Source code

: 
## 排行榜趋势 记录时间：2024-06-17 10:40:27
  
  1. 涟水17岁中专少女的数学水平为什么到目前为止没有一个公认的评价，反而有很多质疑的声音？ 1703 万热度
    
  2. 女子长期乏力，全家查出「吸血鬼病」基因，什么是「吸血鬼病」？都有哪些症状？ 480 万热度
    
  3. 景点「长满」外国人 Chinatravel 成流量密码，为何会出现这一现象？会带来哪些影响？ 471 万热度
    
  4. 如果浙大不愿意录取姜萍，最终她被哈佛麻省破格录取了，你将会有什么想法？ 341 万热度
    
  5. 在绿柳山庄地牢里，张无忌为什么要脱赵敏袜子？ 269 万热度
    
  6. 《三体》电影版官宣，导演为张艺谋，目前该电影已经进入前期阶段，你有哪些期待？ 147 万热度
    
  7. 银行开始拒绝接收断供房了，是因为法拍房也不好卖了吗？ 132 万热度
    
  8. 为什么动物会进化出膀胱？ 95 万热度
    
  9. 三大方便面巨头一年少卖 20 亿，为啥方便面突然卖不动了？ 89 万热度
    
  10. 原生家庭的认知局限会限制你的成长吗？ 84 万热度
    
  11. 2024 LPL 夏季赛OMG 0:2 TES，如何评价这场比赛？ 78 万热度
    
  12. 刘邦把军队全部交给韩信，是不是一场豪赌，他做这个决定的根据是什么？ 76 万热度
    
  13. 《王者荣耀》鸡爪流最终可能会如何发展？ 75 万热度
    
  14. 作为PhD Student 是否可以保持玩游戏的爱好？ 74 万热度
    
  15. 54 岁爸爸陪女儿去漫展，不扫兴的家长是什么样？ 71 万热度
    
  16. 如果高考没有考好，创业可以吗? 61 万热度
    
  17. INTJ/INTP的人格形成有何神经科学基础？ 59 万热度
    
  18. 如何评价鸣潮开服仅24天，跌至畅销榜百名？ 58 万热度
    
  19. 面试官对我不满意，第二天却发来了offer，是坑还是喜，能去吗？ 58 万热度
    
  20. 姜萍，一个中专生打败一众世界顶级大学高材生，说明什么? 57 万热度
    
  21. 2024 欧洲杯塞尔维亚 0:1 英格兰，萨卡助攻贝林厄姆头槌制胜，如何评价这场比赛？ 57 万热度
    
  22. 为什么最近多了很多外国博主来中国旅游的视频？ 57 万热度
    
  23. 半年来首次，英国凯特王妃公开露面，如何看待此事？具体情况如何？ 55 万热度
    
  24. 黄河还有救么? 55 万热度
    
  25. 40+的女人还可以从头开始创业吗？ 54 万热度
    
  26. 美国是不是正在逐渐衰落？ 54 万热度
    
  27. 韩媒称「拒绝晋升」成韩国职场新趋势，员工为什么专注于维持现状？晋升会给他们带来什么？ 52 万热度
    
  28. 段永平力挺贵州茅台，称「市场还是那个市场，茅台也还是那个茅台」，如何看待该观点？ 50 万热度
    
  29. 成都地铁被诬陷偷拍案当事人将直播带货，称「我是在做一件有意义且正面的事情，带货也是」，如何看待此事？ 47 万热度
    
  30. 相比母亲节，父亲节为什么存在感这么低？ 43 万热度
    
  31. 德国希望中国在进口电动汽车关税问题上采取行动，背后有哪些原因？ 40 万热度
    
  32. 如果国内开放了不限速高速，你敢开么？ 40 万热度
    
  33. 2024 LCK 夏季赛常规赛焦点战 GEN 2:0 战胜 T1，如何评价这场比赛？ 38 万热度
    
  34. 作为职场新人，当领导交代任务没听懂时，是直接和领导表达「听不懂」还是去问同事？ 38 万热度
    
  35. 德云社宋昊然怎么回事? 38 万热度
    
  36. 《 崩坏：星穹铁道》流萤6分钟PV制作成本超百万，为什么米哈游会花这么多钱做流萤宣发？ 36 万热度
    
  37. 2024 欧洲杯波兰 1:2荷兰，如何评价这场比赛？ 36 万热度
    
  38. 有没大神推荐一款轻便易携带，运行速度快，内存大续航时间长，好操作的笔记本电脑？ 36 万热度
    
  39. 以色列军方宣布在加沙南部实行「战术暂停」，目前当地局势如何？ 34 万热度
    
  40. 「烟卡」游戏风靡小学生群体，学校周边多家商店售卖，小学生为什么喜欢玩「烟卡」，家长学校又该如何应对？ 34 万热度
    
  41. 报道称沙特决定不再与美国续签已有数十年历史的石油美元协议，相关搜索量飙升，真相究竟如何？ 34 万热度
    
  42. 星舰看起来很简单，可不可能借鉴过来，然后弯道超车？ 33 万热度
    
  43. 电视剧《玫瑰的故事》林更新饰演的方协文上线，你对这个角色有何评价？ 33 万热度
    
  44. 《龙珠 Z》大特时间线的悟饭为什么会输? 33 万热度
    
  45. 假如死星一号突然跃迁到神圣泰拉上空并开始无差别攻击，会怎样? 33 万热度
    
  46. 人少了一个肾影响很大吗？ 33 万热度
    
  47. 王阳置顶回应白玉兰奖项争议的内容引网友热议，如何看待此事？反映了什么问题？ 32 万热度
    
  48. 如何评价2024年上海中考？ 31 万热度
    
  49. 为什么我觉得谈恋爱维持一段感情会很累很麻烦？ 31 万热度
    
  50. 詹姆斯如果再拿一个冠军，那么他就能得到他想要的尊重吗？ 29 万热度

+ + +

*Aufgabenstellung*
Schreibe sämtliche Zeilen der obigen Daten zu einer nummerierten Liste um. Leerzeilen werden dabei nicht übernommen.

*Lösungsteil*
1. Source code
2. : 
3. ## 排行榜趋势 记录时间：2024-06-17 10:40:27
4.   1. 涟水17岁中专少女的数学水平为什么到目前为止没有一个公认的评价，反而有很多质疑的声音？ 1703 万热度
5.   2. 女子长期乏力，全家查出「吸血鬼病」基因，什么是「吸血鬼病」？都有哪些症状？ 480 万热度
6.   3. 景点「长满」外国人 Chinatravel 成流量密码，为何会出现这一现象？会带来哪些影响？ 471 万热度
7.   4. 如果浙大不愿意录取姜萍，最终她被哈佛麻省破格录取了，你将会有什么想法？ 341 万热度
8.   5. 在绿柳山庄地牢里，张无忌为什么要脱赵敏袜子？ 269 万热度
9.   6. 《三体》电影版官宣，导演为张艺谋，目前该电影已经进入前期阶段，你有哪些期待？ 147 万热度
10.   7. 银行开始拒绝接收断供房了，是因为法拍房也不好卖了吗？ 132 万热度
11.   8. 为什么动物会进化出膀胱？ 95 万热度
12.   9. 三大方便面巨头一年少卖 20 亿，为啥方便面突然卖不动了？ 89 万热度
13.   10. 原生家庭的认知局限会限制你的成长吗？ 84 万热度
14.   11. 2024 LPL 夏季赛OMG 0:2 TES，如何评价这场比赛？ 78 万热度
15.   12. 刘邦把军队全部交给韩信，是不是一场豪赌，他做这个决定的根据是什么？ 76 万热度
16.   13. 《王者荣耀》鸡爪流最终可能会如何发展？ 75 万热度
17.   14. 作为PhD Student 是否可以保持玩游戏的爱好？ 74 万热度
18.   15. 54 岁爸爸陪女儿去漫展，不扫兴的家长是什么样？ 71 万热度
19.   16. 如果高考没有考好，创业可以吗? 61 万热度
20.   17. INTJ/INTP的人格形成有何神经科学基础？ 59 万热度
21.   18. 如何评价鸣潮开服仅24天，跌至畅销榜百名？ 58 万热度
22.   19. 面试官对我不满意，第二天却发来了offer，是坑还是喜，能去吗？ 58 万热度
23.   20. 姜萍，一个中专生打败一众世界顶级大学高材生，说明什么? 57 万热度
24.   21. 2024 欧洲杯塞尔维亚 0:1 英格兰，萨卡助攻贝林厄姆头槌制胜，如何评价这场比赛？ 57 万热度
25.   22. 为什么最近多了很多外国博主来中国旅游的视频？ 57 万热度
26.   23. 半年来首次，英国凯特王妃公开露面，如何看待此事？具体情况如何？ 55 万热度
27.   24. 黄河还有救么? 55 万热度
28.   25. 40+的女人还可以从头开始创业吗？ 54 万热度
29.   26. 美国是不是正在逐渐衰落？ 54 万热度
30.   27. 韩媒称「拒绝晋升」成韩国职场新趋势，员工为什么专注于维持现状？晋升会给他们带来什么？ 52 万热度
31.   28. 段永平力挺贵州茅台，称「市场还是那个市场，茅台也还是那个茅台」，如何看待该观点？ 50 万热度
32.   29. 成都地铁被诬陷偷拍案当事人将直播带货，称「我是在做一件有意义且正面的事情，带货也是」，如何看待此事？ 47 万热度
33.   30. 相比母亲节，父亲节为什么存在感这么低？ 43 万热度
34.   31. 德国希望中国在进口电动汽车关税问题上采取行动，背后有哪些原因？ 40 万热度
35.   32. 如果国内开放了不限速高速，你敢开么？ 40 万热度
36.   33. 2024 LCK 夏季赛常规赛焦点战 GEN 2:0 战胜 T1，如何评价这场比赛？ 38 万热度
37.   34. 作为职场新人，当领导交代任务没听懂时，是直接和领导表达「听不懂」还是去问同事？ 38 万热度
38.   35. 德云社宋昊然怎么回事? 38 万热度
39.   36. 《 崩坏：星穹铁道》流萤6分钟PV制作成本超百万，为什么米哈游会花这么多钱做流萤宣发？ 36 万热度
40.   37. 2024 欧洲杯波兰 1:2荷兰，如何评价这场比赛？ 36 万热度
41.   38. 有没大神推荐一款轻便易携带，运行速度快，内存大续航时间长，好操作的笔记本电脑？ 36 万热度
42.   39. 以色列军方宣布在加沙南部实行「战术暂停」，目前当地局势如何？ 34 万热度
43.   40. 「烟卡」游戏风靡小学生群体，学校周边多家商店售卖，小学生为什么喜欢玩「烟卡」，家长学校又该如何应对？ 34 万热度
44.   41. 报道称沙特决定不再与美国续签已有数十年历史的石油美元协议，相关搜索量飙升，真相究竟如何？ 34 万热度
45.   42. 星舰看起来很简单，可不可能借鉴过来，然后弯道超车？ 33 万热度
46.   43. 电视剧《玫瑰的故事》林更新饰演的方协文上线，你对这个角色有何评价？ 33 万热度
47.   44. 《龙珠 Z》大特时间线的悟饭为什么会输? 33 万热度
48.   45. 假如死星一号突然跃迁到神圣泰拉上空并开始无差别攻击，会怎样? 33 万热度
49.   46. 人少了一个肾影响很大吗？ 33 万热度
50.   47. 王阳置顶回应白玉兰奖项争议的内容引网友热议，如何看待此事？反映了什么问题？ 32 万热度
51.   48. 如何评价2024年上海中考？ 31 万热度
52.   49. 为什么我觉得谈恋爱维持一段感情会很累很麻烦？ 31 万热度
53.   50. 詹姆斯如果再拿一个冠军，那么他就能得到他想要的尊重吗？ 29 万热度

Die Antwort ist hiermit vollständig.